[Dataset entries]

● ● ● ●

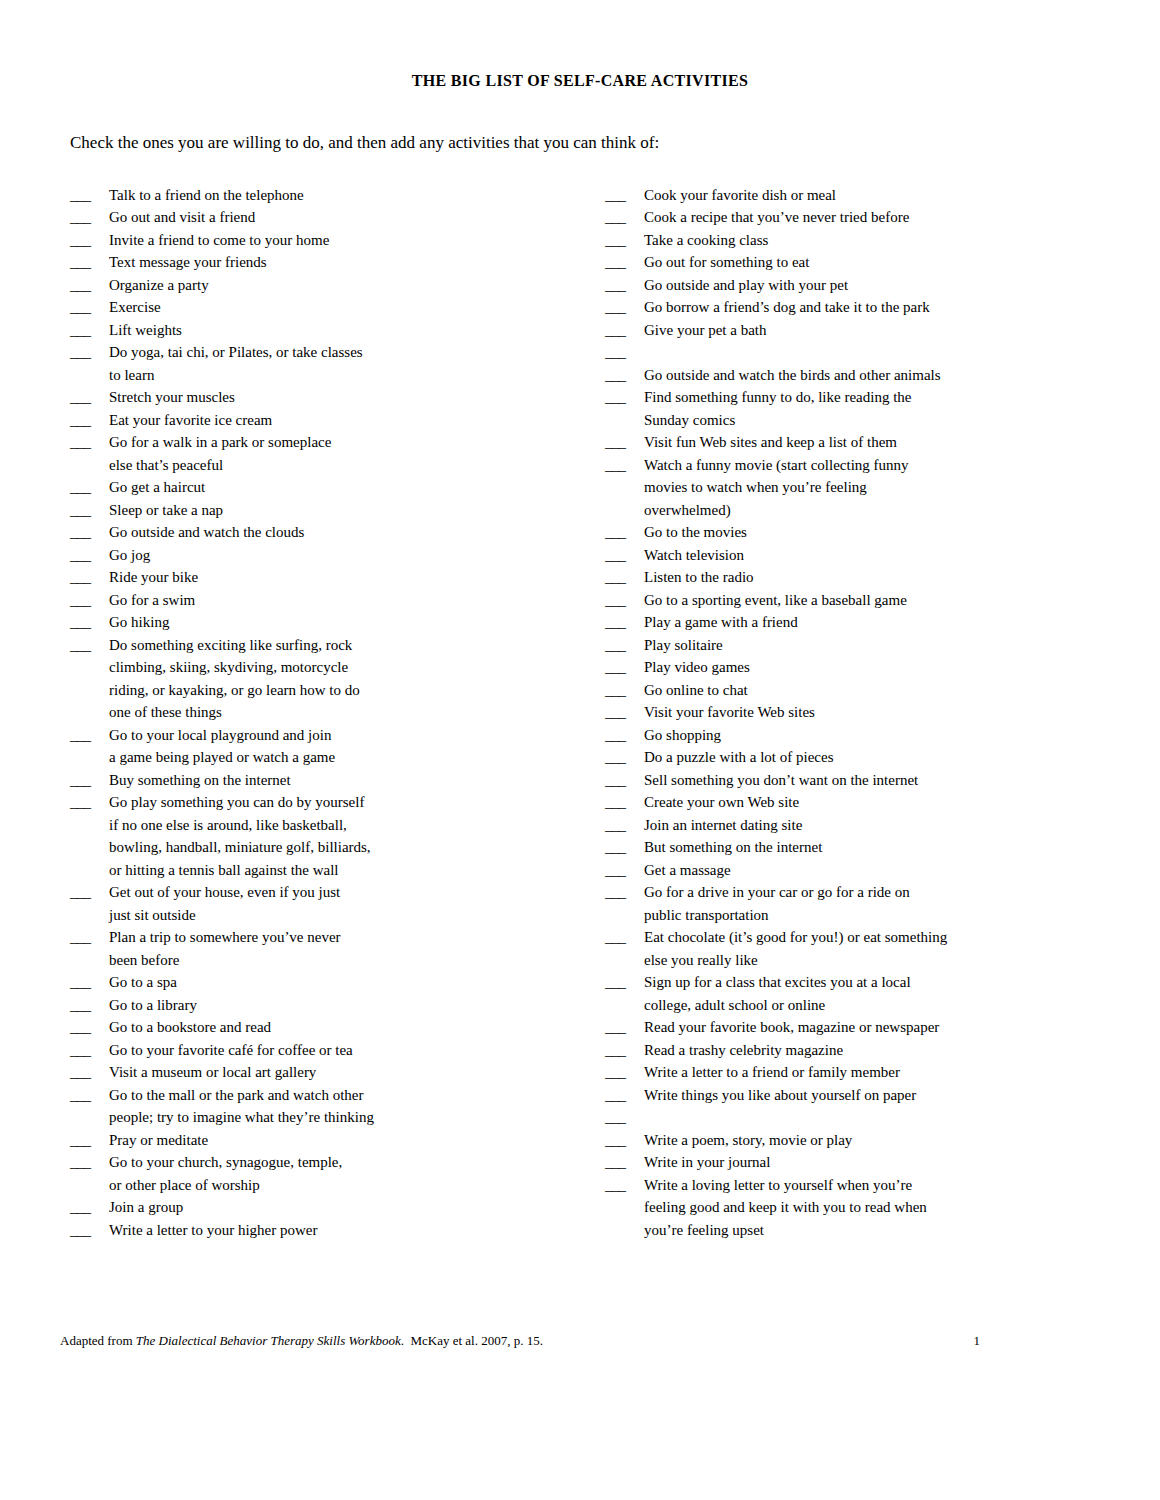THE BIG LIST OF SELF-CARE ACTIVITIES
Check the ones you are willing to do, and then add any activities that you can think of:
Talk to a friend on the telephone
Go out and visit a friend
Invite a friend to come to your home
Text message your friends
Organize a party
Exercise
Lift weights
Do yoga, tai chi, or Pilates, or take classes
to learn
Stretch your muscles
Eat your favorite ice cream
Go for a walk in a park or someplace
else that’s peaceful
Go get a haircut
Sleep or take a nap
Go outside and watch the clouds
Go jog
Ride your bike
Go for a swim
Go hiking
Do something exciting like surfing, rock
climbing, skiing, skydiving, motorcycle
riding, or kayaking, or go learn how to do
one of these things
Go to your local playground and join
a game being played or watch a game
Buy something on the internet
Go play something you can do by yourself
if no one else is around, like basketball,
bowling, handball, miniature golf, billiards,
or hitting a tennis ball against the wall
Get out of your house, even if you just
just sit outside
Plan a trip to somewhere you’ve never
been before
Go to a spa
Go to a library
Go to a bookstore and read
Go to your favorite café for coffee or tea
Visit a museum or local art gallery
Go to the mall or the park and watch other
people; try to imagine what they’re thinking
Pray or meditate
Go to your church, synagogue, temple,
or other place of worship
Join a group
Write a letter to your higher power
Cook your favorite dish or meal
Cook a recipe that you’ve never tried before
Take a cooking class
Go out for something to eat
Go outside and play with your pet
Go borrow a friend’s dog and take it to the park
Give your pet a bath
Go outside and watch the birds and other animals
Find something funny to do, like reading the
Sunday comics
Visit fun Web sites and keep a list of them
Watch a funny movie (start collecting funny
movies to watch when you’re feeling
overwhelmed)
Go to the movies
Watch television
Listen to the radio
Go to a sporting event, like a baseball game
Play a game with a friend
Play solitaire
Play video games
Go online to chat
Visit your favorite Web sites
Go shopping
Do a puzzle with a lot of pieces
Sell something you don’t want on the internet
Create your own Web site
Join an internet dating site
But something on the internet
Get a massage
Go for a drive in your car or go for a ride on
public transportation
Eat chocolate (it’s good for you!) or eat something
else you really like
Sign up for a class that excites you at a local
college, adult school or online
Read your favorite book, magazine or newspaper
Read a trashy celebrity magazine
Write a letter to a friend or family member
Write things you like about yourself on paper
Write a poem, story, movie or play
Write in your journal
Write a loving letter to yourself when you’re
feeling good and keep it with you to read when
you’re feeling upset
Adapted from The Dialectical Behavior Therapy Skills Workbook. McKay et al. 2007, p. 15. 1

● ● ● ●

| WHAT YOU SHOULD DO |
What is needed is an exact copy of the entries, without any images.

| RESULT BELOW |
THE BIG LIST OF SELF-CARE ACTIVITIES
Check the ones you are willing to do, and then add any activities that you can think of:
Talk to a friend on the telephone
Go out and visit a friend
Invite a friend to come to your home
Text message your friends
Organize a party
Exercise
Lift weights
Do yoga, tai chi, or Pilates, or take classes
to learn
Stretch your muscles
Eat your favorite ice cream
Go for a walk in a park or someplace
else that’s peaceful
Go get a haircut
Sleep or take a nap
Go outside and watch the clouds
Go jog
Ride your bike
Go for a swim
Go hiking
Do something exciting like surfing, rock
climbing, skiing, skydiving, motorcycle
riding, or kayaking, or go learn how to do
one of these things
Go to your local playground and join
a game being played or watch a game
Buy something on the internet
Go play something you can do by yourself
if no one else is around, like basketball,
bowling, handball, miniature golf, billiards,
or hitting a tennis ball against the wall
Get out of your house, even if you just
just sit outside
Plan a trip to somewhere you’ve never
been before
Go to a spa
Go to a library
Go to a bookstore and read
Go to your favorite café for coffee or tea
Visit a museum or local art gallery
Go to the mall or the park and watch other
people; try to imagine what they’re thinking
Pray or meditate
Go to your church, synagogue, temple,
or other place of worship
Join a group
Write a letter to your higher power
Cook your favorite dish or meal
Cook a recipe that you’ve never tried before
Take a cooking class
Go out for something to eat
Go outside and play with your pet
Go borrow a friend’s dog and take it to the park
Give your pet a bath
Go outside and watch the birds and other animals
Find something funny to do, like reading the
Sunday comics
Visit fun Web sites and keep a list of them
Watch a funny movie (start collecting funny
movies to watch when you’re feeling
overwhelmed)
Go to the movies
Watch television
Listen to the radio
Go to a sporting event, like a baseball game
Play a game with a friend
Play solitaire
Play video games
Go online to chat
Visit your favorite Web sites
Go shopping
Do a puzzle with a lot of pieces
Sell something you don’t want on the internet
Create your own Web site
Join an internet dating site
But something on the internet
Get a massage
Go for a drive in your car or go for a ride on
public transportation
Eat chocolate (it’s good for you!) or eat something
else you really like
Sign up for a class that excites you at a local
college, adult school or online
Read your favorite book, magazine or newspaper
Read a trashy celebrity magazine
Write a letter to a friend or family member
Write things you like about yourself on paper
Write a poem, story, movie or play
Write in your journal
Write a loving letter to yourself when you’re
feeling good and keep it with you to read when
you’re feeling upset
Adapted from The Dialectical Behavior Therapy Skills Workbook. McKay et al. 2007, p. 15. 1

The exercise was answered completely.